Changelog

oven-sh/bun · March 2026 · 175 commits

Bun adds WebView, cron, and a major build-system overhaul

March brought new runtime APIs, a TS-based build pipeline, and broad hardening across networking, crypto, filesystems, and parsers.

Major runtime additions: cron jobs and WebView

Bun shipped two notable APIs this month. Bun.cron adds first-class OS-level cron registration, removal, and cron-expression parsing. Bun.WebView landed as a built-in browser automation surface with WebKit and Chrome backends, later growing EventTarget support, richer screenshots, and a raw cdp() escape hatch.

Build system overhaul: CMake out, TypeScript in

The repository’s build pipeline was replaced with a TypeScript-based ninja generator, and the legacy CMake path was removed near month-end. This touched CI, dependency handling, compile/link steps, and related tooling, making it the biggest infrastructure shift of the month.

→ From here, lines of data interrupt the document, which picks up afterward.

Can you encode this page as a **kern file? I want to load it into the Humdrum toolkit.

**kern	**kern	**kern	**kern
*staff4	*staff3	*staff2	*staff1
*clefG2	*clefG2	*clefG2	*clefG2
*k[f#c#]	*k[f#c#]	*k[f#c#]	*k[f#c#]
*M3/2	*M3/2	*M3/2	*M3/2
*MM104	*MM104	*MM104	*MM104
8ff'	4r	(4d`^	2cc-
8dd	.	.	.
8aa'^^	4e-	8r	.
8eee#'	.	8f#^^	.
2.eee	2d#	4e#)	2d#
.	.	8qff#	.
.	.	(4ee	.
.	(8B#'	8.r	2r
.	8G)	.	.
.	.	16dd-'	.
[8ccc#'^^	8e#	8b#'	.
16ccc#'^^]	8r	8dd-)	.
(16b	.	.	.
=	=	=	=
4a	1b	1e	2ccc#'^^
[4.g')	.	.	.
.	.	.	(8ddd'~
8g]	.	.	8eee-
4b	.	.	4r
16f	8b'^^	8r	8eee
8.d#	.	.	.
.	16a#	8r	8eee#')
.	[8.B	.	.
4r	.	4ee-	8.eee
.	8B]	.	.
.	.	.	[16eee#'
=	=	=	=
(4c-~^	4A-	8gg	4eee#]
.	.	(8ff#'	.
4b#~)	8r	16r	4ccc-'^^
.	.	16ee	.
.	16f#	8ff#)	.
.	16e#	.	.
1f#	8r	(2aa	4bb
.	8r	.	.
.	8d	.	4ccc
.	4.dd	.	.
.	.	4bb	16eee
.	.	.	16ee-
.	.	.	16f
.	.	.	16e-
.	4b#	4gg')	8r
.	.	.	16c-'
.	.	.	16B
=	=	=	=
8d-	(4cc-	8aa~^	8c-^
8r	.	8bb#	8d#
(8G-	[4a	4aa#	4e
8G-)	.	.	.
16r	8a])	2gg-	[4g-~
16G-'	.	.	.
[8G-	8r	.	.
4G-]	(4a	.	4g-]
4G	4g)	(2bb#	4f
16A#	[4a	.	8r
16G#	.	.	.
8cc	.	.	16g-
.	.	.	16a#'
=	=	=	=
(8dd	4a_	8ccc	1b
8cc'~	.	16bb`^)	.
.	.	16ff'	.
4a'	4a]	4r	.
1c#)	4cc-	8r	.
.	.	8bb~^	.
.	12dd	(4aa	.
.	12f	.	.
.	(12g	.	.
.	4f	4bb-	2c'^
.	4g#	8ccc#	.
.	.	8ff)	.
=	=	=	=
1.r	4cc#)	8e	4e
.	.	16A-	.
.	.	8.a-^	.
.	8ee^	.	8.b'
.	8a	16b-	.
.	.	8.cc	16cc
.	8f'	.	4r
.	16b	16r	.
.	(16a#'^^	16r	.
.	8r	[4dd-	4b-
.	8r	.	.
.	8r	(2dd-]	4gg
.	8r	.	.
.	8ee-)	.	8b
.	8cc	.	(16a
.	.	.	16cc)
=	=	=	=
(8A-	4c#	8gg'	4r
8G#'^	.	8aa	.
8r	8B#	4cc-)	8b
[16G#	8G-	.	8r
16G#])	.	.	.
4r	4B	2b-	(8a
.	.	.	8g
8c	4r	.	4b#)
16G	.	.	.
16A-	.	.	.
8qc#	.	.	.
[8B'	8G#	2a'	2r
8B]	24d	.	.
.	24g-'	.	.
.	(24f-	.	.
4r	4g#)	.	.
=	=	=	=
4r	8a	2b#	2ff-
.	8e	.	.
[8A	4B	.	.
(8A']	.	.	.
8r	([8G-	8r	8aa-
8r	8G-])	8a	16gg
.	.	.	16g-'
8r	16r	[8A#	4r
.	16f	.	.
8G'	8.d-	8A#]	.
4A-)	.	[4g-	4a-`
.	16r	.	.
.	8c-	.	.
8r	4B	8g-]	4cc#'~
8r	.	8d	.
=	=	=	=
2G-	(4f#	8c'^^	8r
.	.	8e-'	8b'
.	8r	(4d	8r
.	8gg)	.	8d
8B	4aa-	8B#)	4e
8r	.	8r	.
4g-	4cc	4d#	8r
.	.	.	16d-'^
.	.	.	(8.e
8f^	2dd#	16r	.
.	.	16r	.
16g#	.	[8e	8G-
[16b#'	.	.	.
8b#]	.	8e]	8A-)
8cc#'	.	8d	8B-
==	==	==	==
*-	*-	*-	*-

Security and memory-safety hardening across the runtime

A large early-month push closed multiple crash and exploit-class issues: path resolution buffer overflows, TLS handshake and certificate-verification crashes, writeEarlyHints() header injection, WebSocket handshake validation, zlib bounds checks, shell interpolation edge cases, and several invalid-this/detached-buffer crash paths in crypto, FFI, streams, and other native bindings. Later fixes also covered abort-related leaks, GC cycles, and a MySQL query leak.

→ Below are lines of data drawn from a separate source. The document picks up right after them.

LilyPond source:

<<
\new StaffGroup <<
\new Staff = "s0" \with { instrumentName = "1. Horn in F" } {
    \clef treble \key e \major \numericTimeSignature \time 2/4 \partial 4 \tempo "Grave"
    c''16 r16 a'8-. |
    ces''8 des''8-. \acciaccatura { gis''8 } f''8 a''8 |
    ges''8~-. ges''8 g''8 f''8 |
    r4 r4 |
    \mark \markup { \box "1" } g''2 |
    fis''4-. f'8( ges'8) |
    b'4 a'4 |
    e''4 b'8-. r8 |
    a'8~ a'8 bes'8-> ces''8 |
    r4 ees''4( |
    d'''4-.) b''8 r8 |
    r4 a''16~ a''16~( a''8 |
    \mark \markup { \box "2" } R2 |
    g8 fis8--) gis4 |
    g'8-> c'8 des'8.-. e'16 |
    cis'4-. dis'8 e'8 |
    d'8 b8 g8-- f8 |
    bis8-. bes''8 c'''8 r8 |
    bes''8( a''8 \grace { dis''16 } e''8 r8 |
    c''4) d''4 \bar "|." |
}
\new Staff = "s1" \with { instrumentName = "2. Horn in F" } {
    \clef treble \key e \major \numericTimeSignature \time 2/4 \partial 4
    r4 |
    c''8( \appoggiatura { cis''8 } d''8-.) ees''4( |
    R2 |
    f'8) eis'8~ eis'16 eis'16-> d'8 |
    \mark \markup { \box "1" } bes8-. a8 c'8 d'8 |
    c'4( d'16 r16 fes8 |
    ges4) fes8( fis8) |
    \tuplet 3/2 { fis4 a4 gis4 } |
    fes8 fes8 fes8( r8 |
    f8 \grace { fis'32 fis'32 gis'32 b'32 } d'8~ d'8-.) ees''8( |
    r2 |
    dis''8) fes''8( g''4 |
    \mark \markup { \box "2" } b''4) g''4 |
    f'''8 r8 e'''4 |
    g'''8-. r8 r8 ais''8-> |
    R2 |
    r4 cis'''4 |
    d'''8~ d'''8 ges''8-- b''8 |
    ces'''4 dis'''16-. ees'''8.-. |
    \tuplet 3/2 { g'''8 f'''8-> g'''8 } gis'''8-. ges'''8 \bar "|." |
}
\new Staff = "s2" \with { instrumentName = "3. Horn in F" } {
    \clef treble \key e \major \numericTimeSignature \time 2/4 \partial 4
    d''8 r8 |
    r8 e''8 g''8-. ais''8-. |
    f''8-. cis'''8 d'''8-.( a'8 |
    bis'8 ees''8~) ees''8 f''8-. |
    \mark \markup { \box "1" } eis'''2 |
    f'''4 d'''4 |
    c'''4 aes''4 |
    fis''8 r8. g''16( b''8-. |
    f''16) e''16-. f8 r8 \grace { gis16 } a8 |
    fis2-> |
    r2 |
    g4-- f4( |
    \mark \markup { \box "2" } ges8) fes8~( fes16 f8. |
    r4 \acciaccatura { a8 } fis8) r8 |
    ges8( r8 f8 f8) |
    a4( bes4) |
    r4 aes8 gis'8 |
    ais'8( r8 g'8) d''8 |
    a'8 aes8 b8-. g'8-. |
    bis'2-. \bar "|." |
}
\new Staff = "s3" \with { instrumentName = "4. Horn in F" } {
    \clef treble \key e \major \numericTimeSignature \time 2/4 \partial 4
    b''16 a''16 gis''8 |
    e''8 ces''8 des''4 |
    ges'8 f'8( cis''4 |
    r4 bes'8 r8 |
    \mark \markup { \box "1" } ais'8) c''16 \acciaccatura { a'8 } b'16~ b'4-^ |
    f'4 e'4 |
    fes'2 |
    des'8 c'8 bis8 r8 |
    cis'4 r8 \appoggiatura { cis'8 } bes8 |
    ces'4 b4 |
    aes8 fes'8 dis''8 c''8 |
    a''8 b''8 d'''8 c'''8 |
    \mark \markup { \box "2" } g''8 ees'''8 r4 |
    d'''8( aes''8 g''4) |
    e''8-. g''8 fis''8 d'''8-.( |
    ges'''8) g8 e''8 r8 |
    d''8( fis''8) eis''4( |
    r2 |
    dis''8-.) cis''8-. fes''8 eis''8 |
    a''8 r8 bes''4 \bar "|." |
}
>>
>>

Networking and HTTP got materially more correct and resilient

HTTP and socket handling saw broad fixes: chunked-transfer parsing across split CRLF boundaries, HTTP/2 settings compatibility, proxy-tunnel 304 handling, HTTPS proxy tunnel pooling, Linux TCP_DEFER_ACCEPT, signal listener cleanup, dgram reuse-port behavior on macOS, WebSocket protocol/ping-pong correctness, and safer fs.watch()/watcher path handling. Bun also improved TLS hostname verification with custom DNS lookup and refreshed its root CA bundle.

Bundler, transpiler, and packaging behavior improved

Bundling grew a new --allow-unresolved path for non-literal imports/requires, fixed several barrel-export and dynamic-import propagation bugs, and stopped dropping HTML-referenced assets from manifests. The transpiler and package pipeline also got fixes for cache hashing, TS config lifetime, decorator parsing, String.raw null-byte preservation, and pack/publish metadata refresh after lifecycle scripts.

Platform-specific correctness fixes

Windows and Linux both saw important repair work: Windows async file reads, UTF-8 path handling, numeric fs.open flags, realpath/readlink null-pointer guards, ARM64 shims, dynamic CRT leakage, and fs.watch retry crashes; Linux got safer stdin/blob sizing, watcher CPU-spin fixes, and faster accept handling. Standalone Linux binaries now use an ELF section for embedded graphs instead of /proc/self/exe.

Other misc changes

Docs expanded for TOML, CSRF, and cron; test infrastructure was deflaked and upgraded in several spots; SQL got better parameter-limit handling and MySQL capability negotiation; URLPattern, globbing, and buffer search methods were optimized; and a number of small CI, baseline, and fixture updates landed.